- _What you should do_
Write out the source text in the listing below line for line, with no changes. Leave the pictures out of your answer.

[[ Extracted entries, beginning ]]

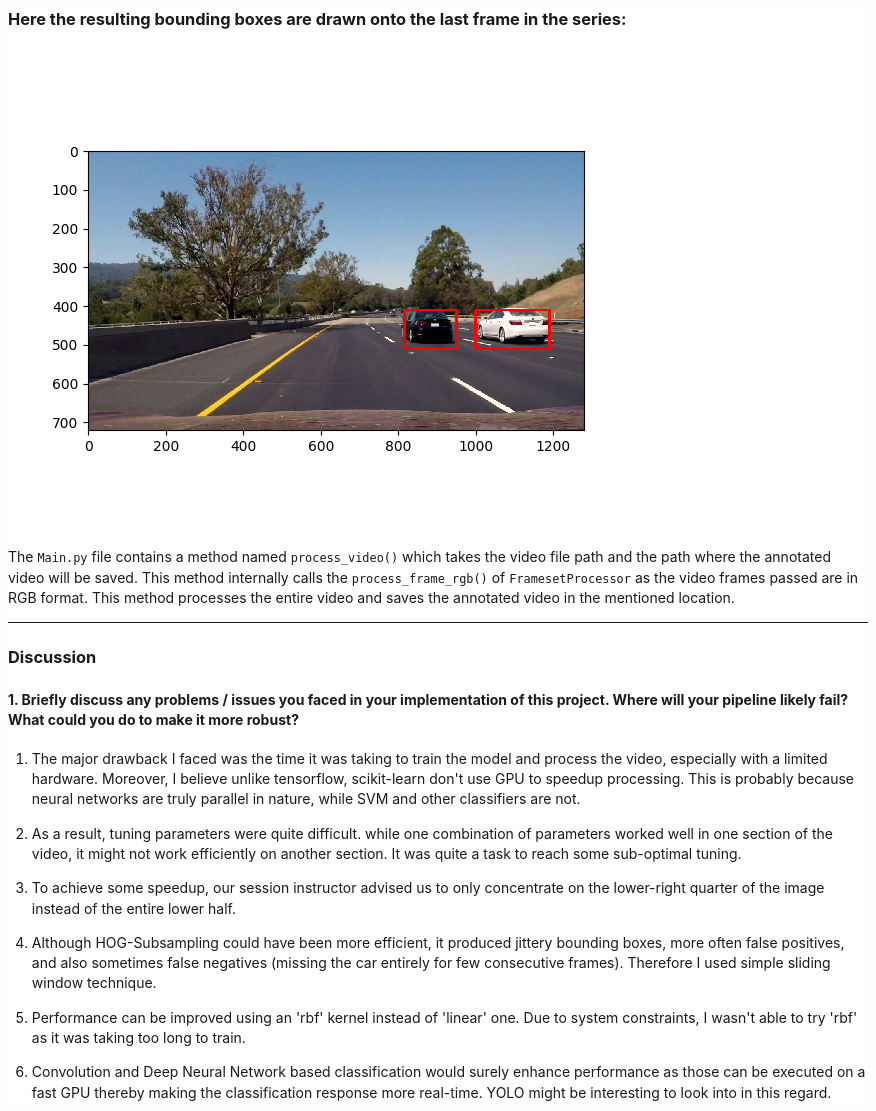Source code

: ### Here the resulting bounding boxes are drawn onto the last frame in the series:
![alt text][image7.2]


The `Main.py` file contains a method named `process_video()` which takes the video file path and the path where the annotated video will be saved. This method internally calls the `process_frame_rgb()` of `FramesetProcessor` as the video frames passed are in RGB format. This method processes the entire video and saves the annotated video in the mentioned location.

---

### Discussion

#### 1. Briefly discuss any problems / issues you faced in your implementation of this project.  Where will your pipeline likely fail?  What could you do to make it more robust?

1. The major drawback I faced was the time it was taking to train the model and process the video, especially with a limited hardware. Moreover, I believe unlike tensorflow, scikit-learn don't use GPU to speedup processing. This is probably because neural networks are truly parallel in nature, while SVM and other classifiers are not.

2. As a result, tuning parameters were quite difficult. while one combination of parameters worked well in one section of the video, it might not work efficiently on another section. It was quite a task to reach some sub-optimal tuning.

3. To achieve some speedup, our session instructor advised us to only concentrate on the lower-right quarter of the image instead of the entire lower half. 

4. Although HOG-Subsampling could have been more efficient, it produced jittery bounding boxes, more often false positives, and also sometimes false negatives (missing the car entirely for few consecutive frames). Therefore I used simple sliding window technique.

5. Performance can be improved using an 'rbf' kernel instead of 'linear' one. Due to system constraints, I wasn't able to try 'rbf' as it was taking too long to train.

6. Convolution and Deep Neural Network based classification would surely enhance performance as those can be executed on a fast GPU thereby making the classification response more real-time. YOLO might be interesting to look into in this regard.



[//]: # (Image References)
[image1.1]: ./output_images/car_hog.jpg
[image1.2]: ./output_images/notcar_hog.jpg
[image2.1]: ./output_images/car_hist.jpg
[image2.2]: ./output_images/notcar_hist.jpg
[image3.1]: ./output_images/windows.jpg
[image3.2]: ./output_images/windows_full.jpg
[image4.1]: ./output_images/test1_bb.jpg
[image4.2]: ./output_images/test3_bb.jpg
[image5.1]: ./output_images/f3.png
[image5.2]: ./output_images/f4.png
[image5.3]: ./output_images/f5.png
[image5.4]: ./output_images/f6.png
[image5.5]: ./output_images/f7.png
[image5.6]: ./output_images/f8.png
[image6.1]: ./output_images/h3.png
[image6.2]: ./output_images/h4.png
[image6.3]: ./output_images/h5.png
[image6.4]: ./output_images/h6.png
[image6.5]: ./output_images/h7.png
[image6.6]: ./output_images/h8.png
[image7.1]: ./output_images/l8.png
[image7.2]: ./output_images/b8.png
[video1]: ./project_video_annotated.mp4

[[ Extracted entries, end ]]

- _Task solution_
Source code

: ### Here the resulting bounding boxes are drawn onto the last frame in the series:
![alt text][image7.2]


The `Main.py` file contains a method named `process_video()` which takes the video file path and the path where the annotated video will be saved. This method internally calls the `process_frame_rgb()` of `FramesetProcessor` as the video frames passed are in RGB format. This method processes the entire video and saves the annotated video in the mentioned location.

---

### Discussion

#### 1. Briefly discuss any problems / issues you faced in your implementation of this project.  Where will your pipeline likely fail?  What could you do to make it more robust?

1. The major drawback I faced was the time it was taking to train the model and process the video, especially with a limited hardware. Moreover, I believe unlike tensorflow, scikit-learn don't use GPU to speedup processing. This is probably because neural networks are truly parallel in nature, while SVM and other classifiers are not.

2. As a result, tuning parameters were quite difficult. while one combination of parameters worked well in one section of the video, it might not work efficiently on another section. It was quite a task to reach some sub-optimal tuning.

3. To achieve some speedup, our session instructor advised us to only concentrate on the lower-right quarter of the image instead of the entire lower half. 

4. Although HOG-Subsampling could have been more efficient, it produced jittery bounding boxes, more often false positives, and also sometimes false negatives (missing the car entirely for few consecutive frames). Therefore I used simple sliding window technique.

5. Performance can be improved using an 'rbf' kernel instead of 'linear' one. Due to system constraints, I wasn't able to try 'rbf' as it was taking too long to train.

6. Convolution and Deep Neural Network based classification would surely enhance performance as those can be executed on a fast GPU thereby making the classification response more real-time. YOLO might be interesting to look into in this regard.



[//]: # (Image References)
[image1.1]: ./output_images/car_hog.jpg
[image1.2]: ./output_images/notcar_hog.jpg
[image2.1]: ./output_images/car_hist.jpg
[image2.2]: ./output_images/notcar_hist.jpg
[image3.1]: ./output_images/windows.jpg
[image3.2]: ./output_images/windows_full.jpg
[image4.1]: ./output_images/test1_bb.jpg
[image4.2]: ./output_images/test3_bb.jpg
[image5.1]: ./output_images/f3.png
[image5.2]: ./output_images/f4.png
[image5.3]: ./output_images/f5.png
[image5.4]: ./output_images/f6.png
[image5.5]: ./output_images/f7.png
[image5.6]: ./output_images/f8.png
[image6.1]: ./output_images/h3.png
[image6.2]: ./output_images/h4.png
[image6.3]: ./output_images/h5.png
[image6.4]: ./output_images/h6.png
[image6.5]: ./output_images/h7.png
[image6.6]: ./output_images/h8.png
[image7.1]: ./output_images/l8.png
[image7.2]: ./output_images/b8.png
[video1]: ./project_video_annotated.mp4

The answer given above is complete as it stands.